YOUR GOAL: All of the data that follows is to be printed exactly, without pictures.

TASK INPUT:
_ _ _ _

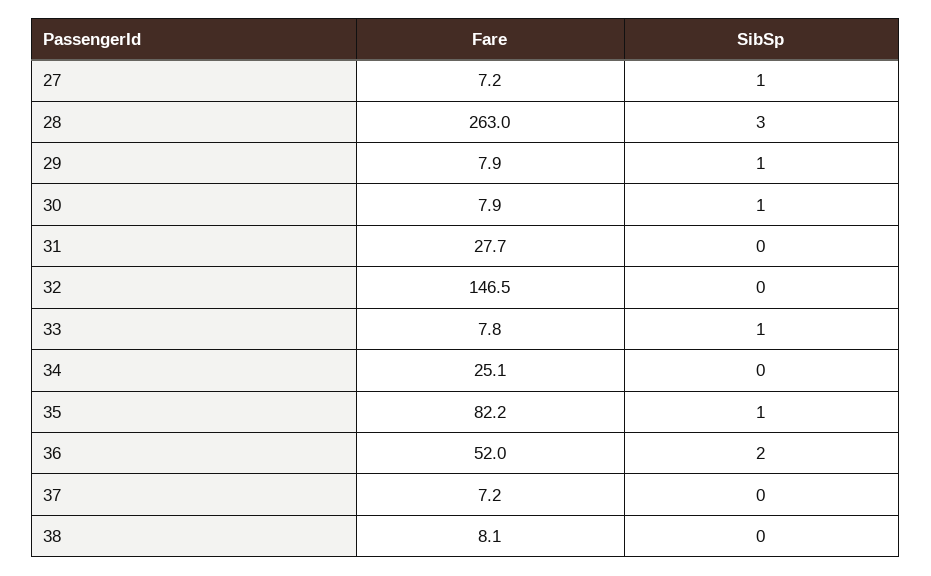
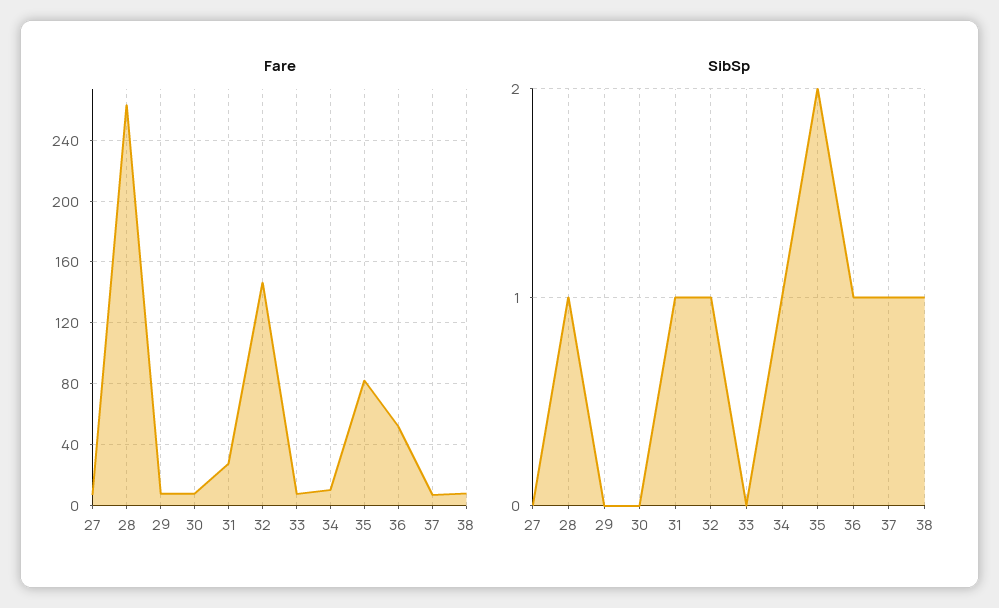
SibSp, 27: 1 -> 0
SibSp, 28: 3 -> 1
SibSp, 29: 1 -> 0
SibSp, 30: 1 -> 0
SibSp, 31: 0 -> 1
SibSp, 32: 0 -> 1
SibSp, 33: 1 -> 0
Fare, 34: 25.1 -> 10
SibSp, 34: 0 -> 1
SibSp, 35: 1 -> 2
SibSp, 36: 2 -> 1
SibSp, 37: 0 -> 1
SibSp, 38: 0 -> 1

_ _ _ _

EXERCISE RESPONSE:
SibSp, 27: 1 -> 0
SibSp, 28: 3 -> 1
SibSp, 29: 1 -> 0
SibSp, 30: 1 -> 0
SibSp, 31: 0 -> 1
SibSp, 32: 0 -> 1
SibSp, 33: 1 -> 0
Fare, 34: 25.1 -> 10
SibSp, 34: 0 -> 1
SibSp, 35: 1 -> 2
SibSp, 36: 2 -> 1
SibSp, 37: 0 -> 1
SibSp, 38: 0 -> 1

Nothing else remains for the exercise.